I used to have these horrible nightmares. Horrible. Horrible. Horrible.
I would wake up in an extreme panic. Sometimes to the point where I would have to get out of bed to get rid of the dream from continuing.
I had them pretty much the entire time Roger and I were together.

These dreams were all similar in theme.
Most of the time it was like I was in a maze and I was suppose to be following Roger.
I was suppose to be right behind him but for one reason or another, I would fall behind.
I would lose sight of him.
I would keep trying to catch up with him but never could. I could see a glance of him here or there but never catch back up.
I would ask the other people in the dream, which way he went.
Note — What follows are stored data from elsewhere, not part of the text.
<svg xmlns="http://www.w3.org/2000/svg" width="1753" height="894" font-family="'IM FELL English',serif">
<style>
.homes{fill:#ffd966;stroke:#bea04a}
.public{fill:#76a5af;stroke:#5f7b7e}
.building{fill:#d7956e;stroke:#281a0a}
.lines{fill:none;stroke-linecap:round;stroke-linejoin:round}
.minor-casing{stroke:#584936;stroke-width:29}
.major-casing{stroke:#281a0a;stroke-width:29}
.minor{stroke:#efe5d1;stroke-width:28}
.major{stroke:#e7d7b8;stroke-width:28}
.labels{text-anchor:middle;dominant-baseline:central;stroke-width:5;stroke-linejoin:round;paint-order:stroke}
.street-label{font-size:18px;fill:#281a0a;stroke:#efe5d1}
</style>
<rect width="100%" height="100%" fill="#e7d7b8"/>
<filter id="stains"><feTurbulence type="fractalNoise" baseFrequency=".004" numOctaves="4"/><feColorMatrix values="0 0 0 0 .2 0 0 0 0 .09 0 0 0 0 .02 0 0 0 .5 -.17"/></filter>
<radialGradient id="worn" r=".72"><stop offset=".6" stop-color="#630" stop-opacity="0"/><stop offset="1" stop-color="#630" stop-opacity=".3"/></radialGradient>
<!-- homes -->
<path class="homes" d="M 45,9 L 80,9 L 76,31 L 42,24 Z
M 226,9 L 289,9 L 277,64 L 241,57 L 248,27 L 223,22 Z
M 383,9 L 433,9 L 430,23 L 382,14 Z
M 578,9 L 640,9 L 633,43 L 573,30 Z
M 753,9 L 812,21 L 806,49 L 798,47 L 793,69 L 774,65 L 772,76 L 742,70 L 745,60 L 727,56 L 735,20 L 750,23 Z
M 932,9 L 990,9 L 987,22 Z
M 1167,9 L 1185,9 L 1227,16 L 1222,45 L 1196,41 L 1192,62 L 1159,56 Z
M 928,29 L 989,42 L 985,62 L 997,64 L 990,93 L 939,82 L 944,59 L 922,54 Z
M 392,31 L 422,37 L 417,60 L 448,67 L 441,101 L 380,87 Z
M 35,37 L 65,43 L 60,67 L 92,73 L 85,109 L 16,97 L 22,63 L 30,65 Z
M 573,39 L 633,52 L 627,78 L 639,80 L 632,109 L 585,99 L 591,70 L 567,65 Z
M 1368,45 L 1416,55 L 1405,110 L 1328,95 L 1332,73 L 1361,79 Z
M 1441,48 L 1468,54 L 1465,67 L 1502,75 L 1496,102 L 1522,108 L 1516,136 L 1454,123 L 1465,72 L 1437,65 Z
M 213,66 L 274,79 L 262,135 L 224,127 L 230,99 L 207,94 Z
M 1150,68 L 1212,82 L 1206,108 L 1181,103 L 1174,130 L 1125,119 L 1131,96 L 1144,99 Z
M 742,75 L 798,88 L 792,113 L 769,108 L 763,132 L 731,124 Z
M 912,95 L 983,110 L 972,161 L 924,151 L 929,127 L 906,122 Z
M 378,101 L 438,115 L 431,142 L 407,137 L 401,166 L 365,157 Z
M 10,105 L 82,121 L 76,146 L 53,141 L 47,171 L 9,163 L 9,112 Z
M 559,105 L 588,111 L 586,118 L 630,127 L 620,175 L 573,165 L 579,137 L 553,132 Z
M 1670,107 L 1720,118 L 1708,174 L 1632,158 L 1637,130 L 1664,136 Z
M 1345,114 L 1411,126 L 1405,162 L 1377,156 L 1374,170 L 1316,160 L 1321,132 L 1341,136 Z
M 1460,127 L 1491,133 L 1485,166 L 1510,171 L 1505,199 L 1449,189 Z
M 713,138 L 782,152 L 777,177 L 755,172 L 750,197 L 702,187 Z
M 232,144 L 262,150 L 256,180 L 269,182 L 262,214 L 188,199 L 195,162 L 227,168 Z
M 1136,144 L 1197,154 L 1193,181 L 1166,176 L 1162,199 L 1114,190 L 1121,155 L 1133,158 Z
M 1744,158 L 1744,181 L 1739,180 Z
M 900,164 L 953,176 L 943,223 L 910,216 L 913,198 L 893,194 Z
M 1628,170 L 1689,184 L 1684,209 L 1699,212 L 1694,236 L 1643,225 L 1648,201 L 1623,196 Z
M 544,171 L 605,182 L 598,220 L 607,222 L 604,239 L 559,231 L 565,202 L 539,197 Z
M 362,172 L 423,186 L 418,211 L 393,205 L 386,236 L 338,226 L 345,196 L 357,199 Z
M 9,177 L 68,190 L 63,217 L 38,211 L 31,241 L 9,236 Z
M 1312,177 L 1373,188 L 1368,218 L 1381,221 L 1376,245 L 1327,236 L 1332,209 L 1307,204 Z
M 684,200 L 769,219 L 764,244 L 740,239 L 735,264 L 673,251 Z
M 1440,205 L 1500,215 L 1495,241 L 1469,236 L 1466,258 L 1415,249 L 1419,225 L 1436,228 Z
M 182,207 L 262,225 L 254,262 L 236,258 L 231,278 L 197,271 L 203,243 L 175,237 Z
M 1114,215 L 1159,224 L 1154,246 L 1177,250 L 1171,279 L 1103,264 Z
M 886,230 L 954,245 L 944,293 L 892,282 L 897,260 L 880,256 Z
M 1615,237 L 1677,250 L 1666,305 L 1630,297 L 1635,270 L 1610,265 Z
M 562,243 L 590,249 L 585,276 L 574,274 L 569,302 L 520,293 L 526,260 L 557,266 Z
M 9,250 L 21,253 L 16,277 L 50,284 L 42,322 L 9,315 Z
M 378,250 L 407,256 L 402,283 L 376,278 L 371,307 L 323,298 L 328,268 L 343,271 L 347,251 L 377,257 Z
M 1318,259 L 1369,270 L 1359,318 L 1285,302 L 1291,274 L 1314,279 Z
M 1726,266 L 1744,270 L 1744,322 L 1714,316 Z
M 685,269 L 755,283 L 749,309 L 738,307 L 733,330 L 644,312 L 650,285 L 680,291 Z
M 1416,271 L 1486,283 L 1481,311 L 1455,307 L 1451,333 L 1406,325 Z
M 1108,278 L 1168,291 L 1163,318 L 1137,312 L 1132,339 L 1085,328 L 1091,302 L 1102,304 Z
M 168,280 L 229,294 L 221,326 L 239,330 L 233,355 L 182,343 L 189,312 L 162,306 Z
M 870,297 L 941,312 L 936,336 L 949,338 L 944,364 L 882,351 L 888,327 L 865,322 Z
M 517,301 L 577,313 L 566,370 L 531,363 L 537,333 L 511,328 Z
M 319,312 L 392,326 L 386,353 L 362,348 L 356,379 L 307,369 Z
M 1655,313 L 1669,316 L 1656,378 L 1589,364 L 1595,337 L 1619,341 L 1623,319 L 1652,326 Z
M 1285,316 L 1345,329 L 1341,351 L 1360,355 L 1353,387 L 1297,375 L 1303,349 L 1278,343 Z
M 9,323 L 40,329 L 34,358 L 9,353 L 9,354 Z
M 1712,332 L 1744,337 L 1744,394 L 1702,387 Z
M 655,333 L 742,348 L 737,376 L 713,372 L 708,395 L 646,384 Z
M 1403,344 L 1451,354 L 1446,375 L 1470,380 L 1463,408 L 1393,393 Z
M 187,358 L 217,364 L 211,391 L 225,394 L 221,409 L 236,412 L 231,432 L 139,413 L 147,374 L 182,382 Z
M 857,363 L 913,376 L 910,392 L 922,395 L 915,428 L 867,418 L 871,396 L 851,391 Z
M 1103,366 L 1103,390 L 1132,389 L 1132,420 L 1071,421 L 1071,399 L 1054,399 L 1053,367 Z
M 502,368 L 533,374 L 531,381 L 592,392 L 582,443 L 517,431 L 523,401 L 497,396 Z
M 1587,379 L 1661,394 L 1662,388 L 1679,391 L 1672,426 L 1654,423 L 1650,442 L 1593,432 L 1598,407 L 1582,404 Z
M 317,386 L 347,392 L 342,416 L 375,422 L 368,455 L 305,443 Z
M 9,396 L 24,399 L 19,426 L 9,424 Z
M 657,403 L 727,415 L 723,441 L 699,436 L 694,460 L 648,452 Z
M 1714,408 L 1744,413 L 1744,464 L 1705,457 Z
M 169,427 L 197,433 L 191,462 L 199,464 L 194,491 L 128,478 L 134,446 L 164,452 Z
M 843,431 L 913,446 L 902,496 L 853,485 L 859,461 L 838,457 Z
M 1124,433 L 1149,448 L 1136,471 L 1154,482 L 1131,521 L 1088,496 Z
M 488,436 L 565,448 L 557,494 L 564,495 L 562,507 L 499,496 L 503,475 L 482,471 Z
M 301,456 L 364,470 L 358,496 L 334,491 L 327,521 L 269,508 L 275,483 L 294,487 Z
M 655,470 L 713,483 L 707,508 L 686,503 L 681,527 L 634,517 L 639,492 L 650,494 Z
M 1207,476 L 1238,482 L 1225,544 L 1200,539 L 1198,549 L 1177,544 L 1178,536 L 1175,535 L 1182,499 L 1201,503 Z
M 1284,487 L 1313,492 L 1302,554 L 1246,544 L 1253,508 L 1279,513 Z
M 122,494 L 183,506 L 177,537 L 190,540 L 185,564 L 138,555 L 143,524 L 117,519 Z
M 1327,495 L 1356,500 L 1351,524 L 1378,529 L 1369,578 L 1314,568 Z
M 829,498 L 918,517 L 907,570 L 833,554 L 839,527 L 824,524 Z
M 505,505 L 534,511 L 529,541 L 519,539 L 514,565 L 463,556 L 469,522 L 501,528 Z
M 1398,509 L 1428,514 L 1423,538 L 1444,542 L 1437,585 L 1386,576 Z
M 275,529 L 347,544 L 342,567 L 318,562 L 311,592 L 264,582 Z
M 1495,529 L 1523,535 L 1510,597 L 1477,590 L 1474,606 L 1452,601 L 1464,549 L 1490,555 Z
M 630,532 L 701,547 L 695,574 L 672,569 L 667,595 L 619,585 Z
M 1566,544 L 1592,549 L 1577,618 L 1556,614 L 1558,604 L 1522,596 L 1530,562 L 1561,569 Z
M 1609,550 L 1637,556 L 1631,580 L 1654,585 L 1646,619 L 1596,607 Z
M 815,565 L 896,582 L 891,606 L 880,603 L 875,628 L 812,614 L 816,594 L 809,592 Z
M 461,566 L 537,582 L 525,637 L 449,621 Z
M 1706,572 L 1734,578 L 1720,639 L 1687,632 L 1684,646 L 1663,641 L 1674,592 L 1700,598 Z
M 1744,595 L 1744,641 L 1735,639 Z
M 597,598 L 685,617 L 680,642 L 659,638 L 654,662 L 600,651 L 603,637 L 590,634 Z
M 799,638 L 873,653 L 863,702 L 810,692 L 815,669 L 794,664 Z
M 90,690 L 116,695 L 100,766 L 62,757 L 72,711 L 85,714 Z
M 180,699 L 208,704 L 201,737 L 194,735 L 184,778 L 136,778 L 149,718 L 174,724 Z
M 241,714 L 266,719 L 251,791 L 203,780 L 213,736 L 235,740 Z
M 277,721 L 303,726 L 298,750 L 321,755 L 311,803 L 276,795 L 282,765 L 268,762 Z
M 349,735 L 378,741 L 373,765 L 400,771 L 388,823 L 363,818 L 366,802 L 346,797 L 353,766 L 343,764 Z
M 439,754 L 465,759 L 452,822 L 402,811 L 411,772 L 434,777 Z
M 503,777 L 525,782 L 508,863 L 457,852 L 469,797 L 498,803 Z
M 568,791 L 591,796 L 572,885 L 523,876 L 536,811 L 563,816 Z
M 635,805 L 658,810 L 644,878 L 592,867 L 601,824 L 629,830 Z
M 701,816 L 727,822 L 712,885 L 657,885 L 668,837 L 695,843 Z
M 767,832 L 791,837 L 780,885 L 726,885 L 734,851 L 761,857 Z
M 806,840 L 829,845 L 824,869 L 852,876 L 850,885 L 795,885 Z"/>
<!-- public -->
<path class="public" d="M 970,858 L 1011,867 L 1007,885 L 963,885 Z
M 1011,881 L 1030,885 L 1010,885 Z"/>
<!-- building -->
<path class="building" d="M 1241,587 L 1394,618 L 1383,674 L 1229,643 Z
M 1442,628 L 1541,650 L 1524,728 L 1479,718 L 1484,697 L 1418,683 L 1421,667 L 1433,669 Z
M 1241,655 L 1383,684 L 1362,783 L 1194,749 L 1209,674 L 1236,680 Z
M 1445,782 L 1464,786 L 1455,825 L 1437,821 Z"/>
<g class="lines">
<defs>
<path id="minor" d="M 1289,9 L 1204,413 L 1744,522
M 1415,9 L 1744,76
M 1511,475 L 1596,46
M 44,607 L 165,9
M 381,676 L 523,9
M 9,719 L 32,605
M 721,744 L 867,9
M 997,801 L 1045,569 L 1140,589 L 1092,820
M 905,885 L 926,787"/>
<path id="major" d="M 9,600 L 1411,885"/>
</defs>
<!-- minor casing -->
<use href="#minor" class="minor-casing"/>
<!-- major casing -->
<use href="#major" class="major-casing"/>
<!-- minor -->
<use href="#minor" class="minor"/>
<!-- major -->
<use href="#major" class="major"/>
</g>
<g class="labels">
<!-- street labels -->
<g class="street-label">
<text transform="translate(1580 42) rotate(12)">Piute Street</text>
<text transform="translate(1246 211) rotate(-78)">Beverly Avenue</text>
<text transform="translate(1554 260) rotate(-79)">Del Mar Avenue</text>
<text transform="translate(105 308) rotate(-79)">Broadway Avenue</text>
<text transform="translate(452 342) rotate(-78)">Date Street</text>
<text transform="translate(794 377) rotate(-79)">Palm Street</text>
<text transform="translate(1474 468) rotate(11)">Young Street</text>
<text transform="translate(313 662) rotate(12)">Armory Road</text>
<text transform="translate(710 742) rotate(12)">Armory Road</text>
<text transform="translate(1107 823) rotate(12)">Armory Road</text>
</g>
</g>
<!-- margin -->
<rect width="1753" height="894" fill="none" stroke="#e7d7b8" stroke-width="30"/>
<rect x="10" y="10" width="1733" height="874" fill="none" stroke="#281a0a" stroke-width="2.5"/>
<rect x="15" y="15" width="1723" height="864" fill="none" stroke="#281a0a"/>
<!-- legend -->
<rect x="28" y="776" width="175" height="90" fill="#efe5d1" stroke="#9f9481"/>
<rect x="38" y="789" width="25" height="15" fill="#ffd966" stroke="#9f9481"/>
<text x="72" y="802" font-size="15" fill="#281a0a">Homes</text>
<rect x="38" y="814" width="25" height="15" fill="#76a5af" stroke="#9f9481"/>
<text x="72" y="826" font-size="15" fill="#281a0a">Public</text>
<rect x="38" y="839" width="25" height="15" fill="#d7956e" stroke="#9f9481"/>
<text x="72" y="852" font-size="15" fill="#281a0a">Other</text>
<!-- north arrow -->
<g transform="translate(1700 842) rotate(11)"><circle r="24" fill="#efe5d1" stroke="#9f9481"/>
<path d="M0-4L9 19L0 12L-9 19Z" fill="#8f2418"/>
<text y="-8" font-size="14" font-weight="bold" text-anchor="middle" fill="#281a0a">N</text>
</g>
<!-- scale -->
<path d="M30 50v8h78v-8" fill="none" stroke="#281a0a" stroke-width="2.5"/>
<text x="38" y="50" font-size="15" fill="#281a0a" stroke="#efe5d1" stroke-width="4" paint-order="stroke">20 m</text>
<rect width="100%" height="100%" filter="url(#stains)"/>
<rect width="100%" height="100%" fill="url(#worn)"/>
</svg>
They were terrifying dreams. I would get so incredibly scared. I would feel so lost.
When I came out of the dream, I would crawl over to be in Roger's arms or touch him.
And sometimes I'd wake being pissed off that he left me in the streets of my dream.
Why did he keep leaving me!?!
Where was he going so fast?
Why didn't he wait for me?
I hate being lost.

The next morning, because I expected he should know exactly what was inside my dreams without me telling him, I would exclaim:
"How dare you leave me! Why do you keep leaving me?"
Roger would have two reactions.
Reaction #1, "I would never leave you dear."
Or.
Reaction #2, "You have issues. You should get help."
And sometimes I would get both reactions.

In my impaired grieving state of mind and soul searching for many clues or answers, I think maybe some weird part of my subconscious, the one that has no concept of time or space continuems, knew that Roger would die.
That somewhere inside my brain these dreams were trying to tell me something.
"He will not be here forever"
"You better be prepared to track through life alone, he will leave you behind."

Yep, I am officially going off the deep end.

1 comment:

Alyssa said...

Not going off the deep end-- grief is an elusive creature. Give yourself some space to heal.